» **Job**: Filter the entries below, keeping every line that has the word "Пластиковые".

» **Input data**:
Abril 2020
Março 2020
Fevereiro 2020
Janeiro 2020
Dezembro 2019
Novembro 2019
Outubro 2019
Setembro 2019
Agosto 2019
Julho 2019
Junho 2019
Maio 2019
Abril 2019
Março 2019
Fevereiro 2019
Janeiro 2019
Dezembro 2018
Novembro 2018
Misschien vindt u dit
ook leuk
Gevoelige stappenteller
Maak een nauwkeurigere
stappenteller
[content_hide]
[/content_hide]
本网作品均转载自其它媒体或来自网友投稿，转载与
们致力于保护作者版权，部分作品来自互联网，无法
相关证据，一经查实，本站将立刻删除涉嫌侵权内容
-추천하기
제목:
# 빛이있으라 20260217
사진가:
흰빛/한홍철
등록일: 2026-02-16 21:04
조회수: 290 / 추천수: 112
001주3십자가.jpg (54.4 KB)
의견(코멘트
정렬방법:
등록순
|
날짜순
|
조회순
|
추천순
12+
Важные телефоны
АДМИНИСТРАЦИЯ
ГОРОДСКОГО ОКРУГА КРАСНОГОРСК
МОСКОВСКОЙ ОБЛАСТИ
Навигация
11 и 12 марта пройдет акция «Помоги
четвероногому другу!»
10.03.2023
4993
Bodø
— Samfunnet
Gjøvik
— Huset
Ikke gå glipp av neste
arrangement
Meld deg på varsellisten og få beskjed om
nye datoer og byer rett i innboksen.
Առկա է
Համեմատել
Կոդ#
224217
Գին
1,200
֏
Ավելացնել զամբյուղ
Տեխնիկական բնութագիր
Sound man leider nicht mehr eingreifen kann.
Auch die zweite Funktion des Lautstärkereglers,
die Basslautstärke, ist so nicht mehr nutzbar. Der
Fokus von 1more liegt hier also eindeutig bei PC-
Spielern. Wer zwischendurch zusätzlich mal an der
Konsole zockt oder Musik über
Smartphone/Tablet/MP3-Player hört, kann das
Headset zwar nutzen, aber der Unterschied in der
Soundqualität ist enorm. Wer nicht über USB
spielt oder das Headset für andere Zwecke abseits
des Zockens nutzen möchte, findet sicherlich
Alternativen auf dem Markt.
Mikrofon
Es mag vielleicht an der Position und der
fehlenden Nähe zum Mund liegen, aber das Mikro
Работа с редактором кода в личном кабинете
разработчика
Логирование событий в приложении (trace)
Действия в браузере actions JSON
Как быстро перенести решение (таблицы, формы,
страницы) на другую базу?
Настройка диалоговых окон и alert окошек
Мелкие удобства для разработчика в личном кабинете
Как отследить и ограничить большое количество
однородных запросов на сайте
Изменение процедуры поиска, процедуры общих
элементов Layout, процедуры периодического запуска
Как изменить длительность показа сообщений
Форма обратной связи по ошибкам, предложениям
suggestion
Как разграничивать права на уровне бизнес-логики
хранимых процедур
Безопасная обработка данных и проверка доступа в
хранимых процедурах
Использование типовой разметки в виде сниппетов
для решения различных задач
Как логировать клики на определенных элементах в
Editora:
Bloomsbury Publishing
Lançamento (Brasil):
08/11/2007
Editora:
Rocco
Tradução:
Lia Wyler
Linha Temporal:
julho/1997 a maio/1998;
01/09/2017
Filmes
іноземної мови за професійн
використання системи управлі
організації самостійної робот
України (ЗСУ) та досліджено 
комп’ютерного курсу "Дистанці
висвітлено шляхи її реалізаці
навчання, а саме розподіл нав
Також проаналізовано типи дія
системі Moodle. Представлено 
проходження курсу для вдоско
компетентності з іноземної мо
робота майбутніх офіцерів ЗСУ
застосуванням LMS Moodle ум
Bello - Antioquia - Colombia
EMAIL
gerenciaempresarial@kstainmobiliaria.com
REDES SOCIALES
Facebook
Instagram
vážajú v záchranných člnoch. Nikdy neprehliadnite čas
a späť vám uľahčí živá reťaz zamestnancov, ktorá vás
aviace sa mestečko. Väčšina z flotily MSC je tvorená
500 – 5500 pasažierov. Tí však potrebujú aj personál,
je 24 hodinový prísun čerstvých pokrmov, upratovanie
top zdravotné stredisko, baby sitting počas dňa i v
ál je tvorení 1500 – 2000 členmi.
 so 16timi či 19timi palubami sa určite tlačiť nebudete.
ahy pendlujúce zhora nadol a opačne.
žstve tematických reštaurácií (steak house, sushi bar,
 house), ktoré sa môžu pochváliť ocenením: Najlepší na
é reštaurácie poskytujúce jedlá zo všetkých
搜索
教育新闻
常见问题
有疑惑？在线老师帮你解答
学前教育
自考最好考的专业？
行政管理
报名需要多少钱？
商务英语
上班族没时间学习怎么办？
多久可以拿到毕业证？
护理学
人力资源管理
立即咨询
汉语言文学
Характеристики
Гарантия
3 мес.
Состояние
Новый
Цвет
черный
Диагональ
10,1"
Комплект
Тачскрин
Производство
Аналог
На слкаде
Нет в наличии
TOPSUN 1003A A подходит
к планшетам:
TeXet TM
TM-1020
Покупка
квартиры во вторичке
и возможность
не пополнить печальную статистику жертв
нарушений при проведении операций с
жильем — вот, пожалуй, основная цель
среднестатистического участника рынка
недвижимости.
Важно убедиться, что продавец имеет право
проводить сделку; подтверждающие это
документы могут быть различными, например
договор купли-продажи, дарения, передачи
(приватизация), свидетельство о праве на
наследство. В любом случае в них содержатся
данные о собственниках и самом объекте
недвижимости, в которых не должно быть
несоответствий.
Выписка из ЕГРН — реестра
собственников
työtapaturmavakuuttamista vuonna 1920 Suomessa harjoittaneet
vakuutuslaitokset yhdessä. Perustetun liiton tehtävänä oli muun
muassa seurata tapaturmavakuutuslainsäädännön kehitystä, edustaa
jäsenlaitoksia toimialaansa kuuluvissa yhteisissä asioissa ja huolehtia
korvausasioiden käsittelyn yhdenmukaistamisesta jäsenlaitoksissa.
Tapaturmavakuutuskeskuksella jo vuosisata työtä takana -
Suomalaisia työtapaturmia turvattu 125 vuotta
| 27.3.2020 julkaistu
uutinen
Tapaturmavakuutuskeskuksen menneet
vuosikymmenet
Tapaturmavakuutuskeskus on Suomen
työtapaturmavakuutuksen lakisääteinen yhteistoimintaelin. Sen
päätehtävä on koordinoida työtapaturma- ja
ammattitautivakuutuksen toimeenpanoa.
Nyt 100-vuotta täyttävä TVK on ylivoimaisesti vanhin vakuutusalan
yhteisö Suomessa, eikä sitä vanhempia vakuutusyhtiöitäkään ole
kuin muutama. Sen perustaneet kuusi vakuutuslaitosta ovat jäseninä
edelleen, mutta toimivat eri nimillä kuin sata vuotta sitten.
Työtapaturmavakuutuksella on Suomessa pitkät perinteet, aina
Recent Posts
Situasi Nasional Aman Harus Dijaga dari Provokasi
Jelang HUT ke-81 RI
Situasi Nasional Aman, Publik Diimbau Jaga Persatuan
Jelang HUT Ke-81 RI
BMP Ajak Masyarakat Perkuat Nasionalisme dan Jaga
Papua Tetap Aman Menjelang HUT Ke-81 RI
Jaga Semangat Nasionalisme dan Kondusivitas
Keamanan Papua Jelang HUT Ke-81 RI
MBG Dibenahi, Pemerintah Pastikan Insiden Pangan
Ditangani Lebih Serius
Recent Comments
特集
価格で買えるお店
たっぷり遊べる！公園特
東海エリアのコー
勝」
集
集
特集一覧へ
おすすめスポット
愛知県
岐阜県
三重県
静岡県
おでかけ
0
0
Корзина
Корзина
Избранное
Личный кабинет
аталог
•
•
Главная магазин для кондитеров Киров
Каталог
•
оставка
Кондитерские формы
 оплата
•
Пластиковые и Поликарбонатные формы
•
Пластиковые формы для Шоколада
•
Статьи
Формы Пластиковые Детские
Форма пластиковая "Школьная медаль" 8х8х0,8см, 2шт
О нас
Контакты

» **Output of the task**:
Пластиковые и Поликарбонатные формы
Пластиковые формы для Шоколада
Формы Пластиковые Детские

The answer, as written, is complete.